TUC General Secretary Brendan Barber said: 'No-one is suggesting that it is acceptable to be high or drunk at work but staff who may have drink or related problems need help not disciplinary action. A policy for identifying symptoms and a programme for dealing with employee's drug and drink problems is far more effective than random testing.'
The union believes that workplace drug testing is a 'costly waste of time and a gross infringement of an individual's privacy'.
It claims that testing doesn't prove someone's inability to do a job and that: 'All it shows is exposure to a substance maybe months before the test took place'.
A spokesman said: 'While there may be a case for testing in safety critical jobs, tests should never be randomly carried out.
'Every workplace should have a policy on drug and alcohol use drawn up by managers in consultation with union representatives. The policy should state that individual confidentiality will be maintained at all times, with the emphasis on assistance and advice, not disciplinary measures and dismissal.'
Last year, the TUC announced it was mobilising thousands of union members to demand companies make at-work road safety a top priority.
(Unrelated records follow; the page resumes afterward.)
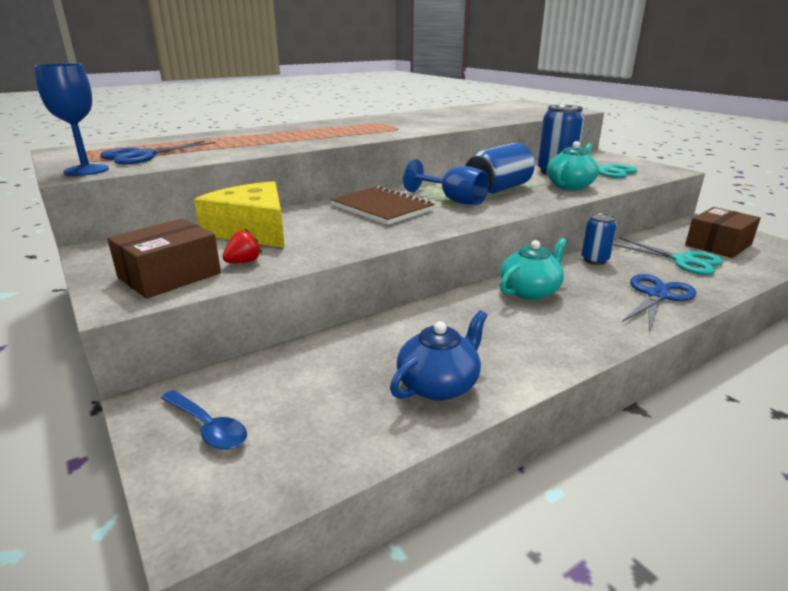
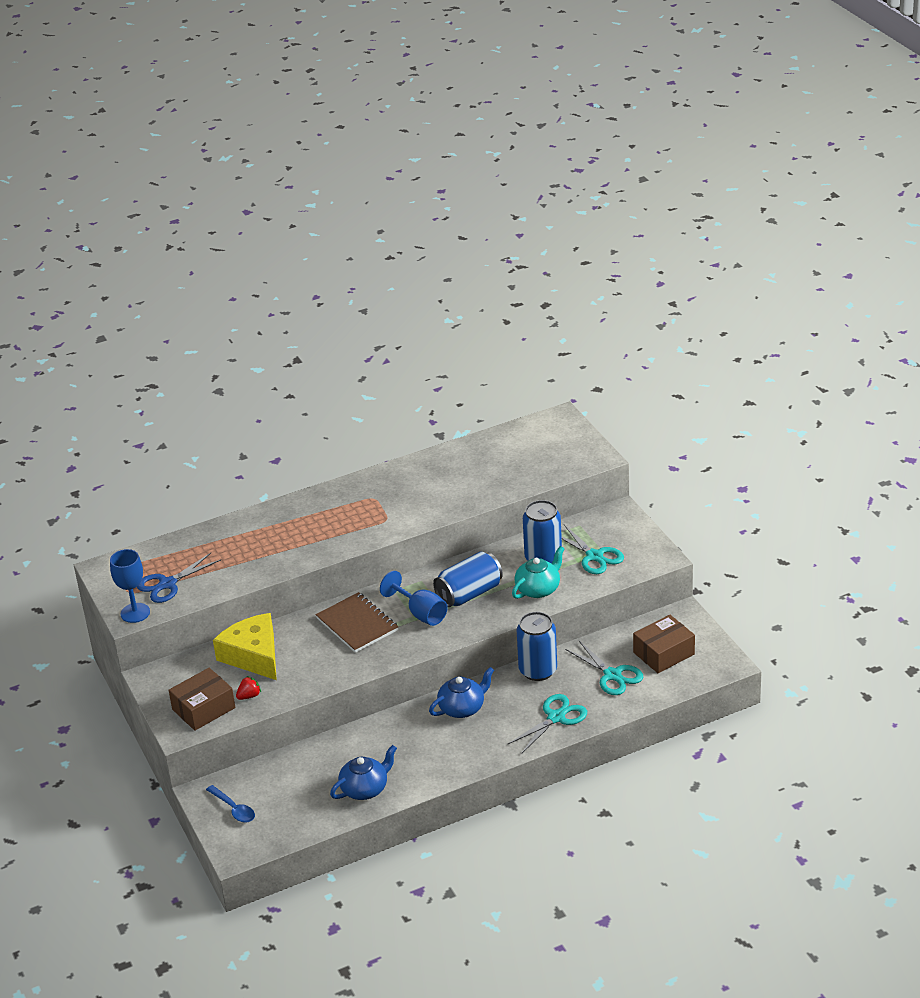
camera: 10 degrees right, 10 degrees up
turquoise teapot [500,238,567,300] -> blue teapot [429,667,494,718]
blue can [581,213,617,264] -> blue can [517,612,557,681], size x1.65
blue scissors [622,274,697,330] -> turquoise scissors [508,694,587,754]

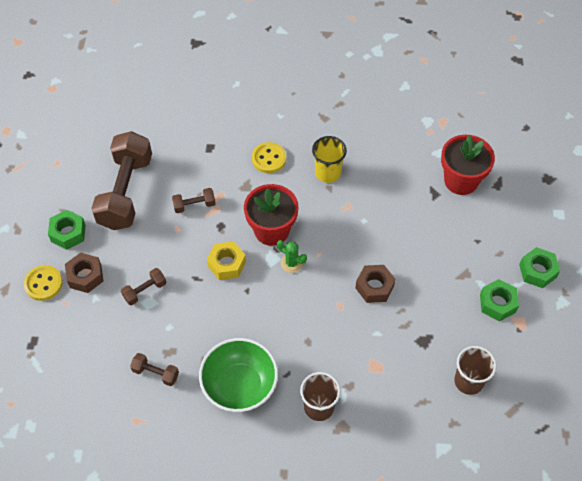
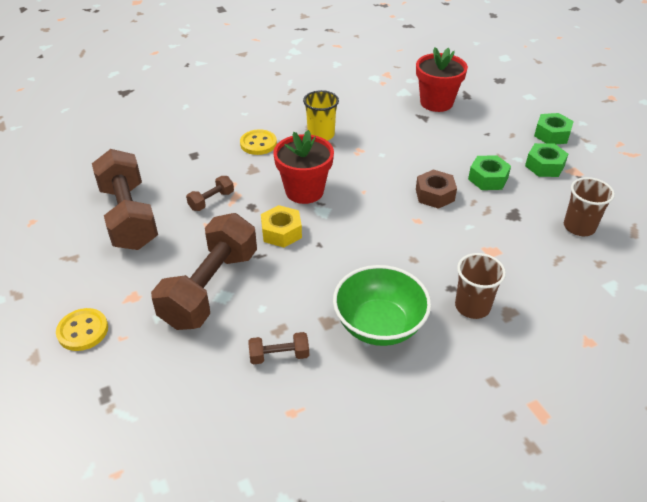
camera: 30 degrees left, 15 degrees down
green nut [48,210,86,250] -> green nut moved to [468,155,511,190]
brown nut [65,252,103,293] -> none
brown dumbbell [121,268,166,305] -> brown dumbbell [151,213,257,330], size x2.33
green cactus [277,240,307,273] -> none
The historic decision was made at the 2002 TUC Congress in Blackpool and has come with a warning that it is time companies take driver safety seriously.
The TUC is the umbrella organisation for more than 70 unions representing seven million workers, and can exert massive influence on UK companies.
The conference heard that the TUC planned to train its 14,000 safety representatives to examine their companies' at- work driving risk assessment strategies, and to force higher standards in safety for fleets.